Speaking of not worrying, let us also as a congregation take a deep breath and stop worrying about our ministries with children and youth. First, what we’re going through is normal. According to Indeed.com the average tenure of a youth pastor is two to fours years. Even ordained ministers in the PC(USA) only average four years in one call. Nevertheless, children and youth can be nurtured in an environment of high staff turnover. After all, most kids have a different schoolteacher every year, and four to six different teachers in high school, and they still manage to grow and learn!
But at a deeper level, it’s time we stopped hanging our hopes and fears about church growth on our ministries with children and youth. Our paid staff, Sunday school teachers, VBS volunteers, and other lay volunteers have one job: to teach the faith in age-appropriate ways. When we expect them to grow the church for us (which is really what we mean when we say, we have to have great programs in order to grow) we set them up to fail because we are holding them accountable for something that’s not on their “job description.” That’s a surefire way to burn people out: make them responsible for something that’s out of their control.
Earlier this month, the Session wrapped up our congregational discernment process. The Session adopted five goals to strive for in the coming four years. You can read them in the @First, on the screen in the south hallway, and elsewhere. One of them is, “The congregation, staff, session and ministry teams will focus on evangelism and church growth.” Henceforth, the burden of growth will be a shared burden. And that’s the way it is, really. Think of Paul’s metaphor for the church as a body. Bodies don’t grow because one body part is forcing all the other parts to grow. No, bodies grow when each part functions well and grows in proportion to its inner capacity for growth.
Put differently, the church doesn’t need great programs to grow. The church needs you to grow. The church will grow when you grow. When you take a leap of faith, the church will grow. When the words “I’m sorry,” or “I forgive you” come to your lips just a little bit faster than you used to, the church will grow. When you live a little more generously, whether it’s increasing your pledge for 2020 or volunteering a little bit more of your time, the church will grow. When you pause and give thanks a little more frequently than you used to, feel a little more joy and a little less resentment than you used to, the church will grow. The church will grow because people will see the joy and the faith and the mercy that filling up in your heart and spilling over into the world, and they will ask you what your secret is, and you will say, “Christ and his Church.”

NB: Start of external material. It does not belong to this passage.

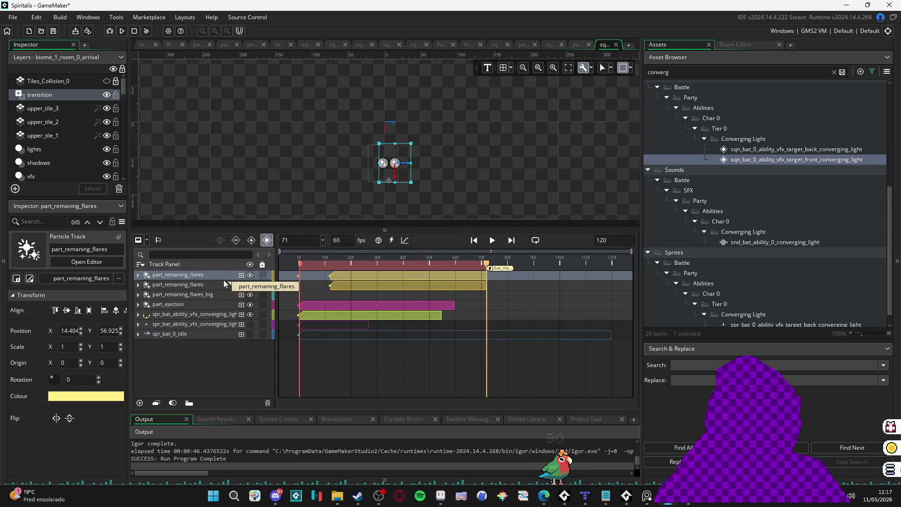
click(319, 263)
key(space)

“Nope, not me!” you’re thinking. “I’m a Presbyterian. I know better than to talk about politics or religion in polite company.” That’s what Jeremiah said. “I’m just a boy! I can’t speak truth to power!” But God always calls unqualified people to God’s ministry tasks. God called a virgin named Mary to give birth to the Son of God. God called a murderer named Moses to be Israel’s great lawgiver. And God may yet call someone as unqualified as you, an introverted Presbyterian who would no more wear your faith on your sleeve than wear white after Labor Day to be the catalyst for a great revival in faith. And understand: God operates this way so that God, not proud human beings, get the glory. So when the church grows, we won’t look back and say, “Yeah, that four year plan was well-crafted!” We’ll look back and say, “That was a God thing.”

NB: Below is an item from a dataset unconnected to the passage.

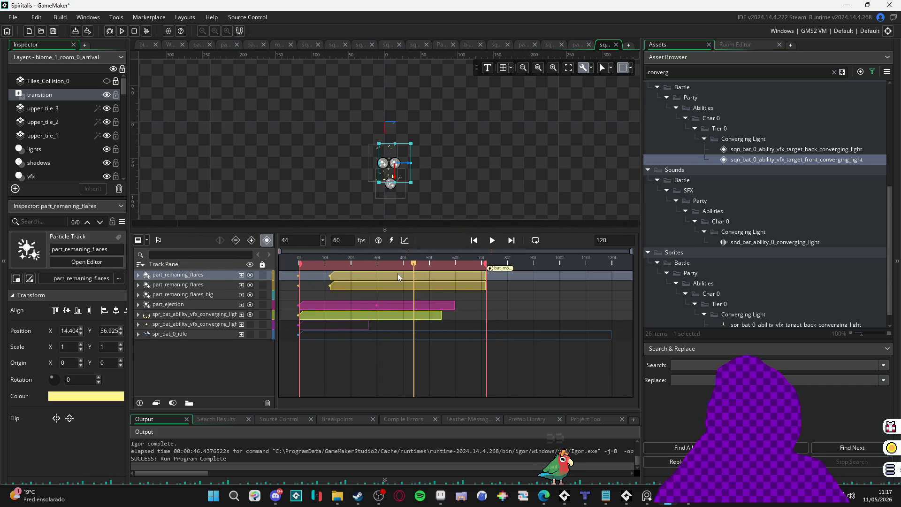
click(193, 304)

And people will start coming, and pretty soon, we will have a whole crop of kids who don’t know the Father, Son, and Holy Spirit from Shadrach, Meshach, and Abednego, and you’ll say, “Mercy, that can’t be!” And there will be more Christian education classes and events and more volunteers, but the programs, note well, will follow the growth, and are the effect of growth. They aren’t the cause. The God who has a pre-existing claim on our lives is the cause. So relax, First Presbyterian Church. Like the flowers you planted in the garden this spring, put down roots, turn your face to the Sun, and you and your offspring will grow into the being and doing for which God has destined you.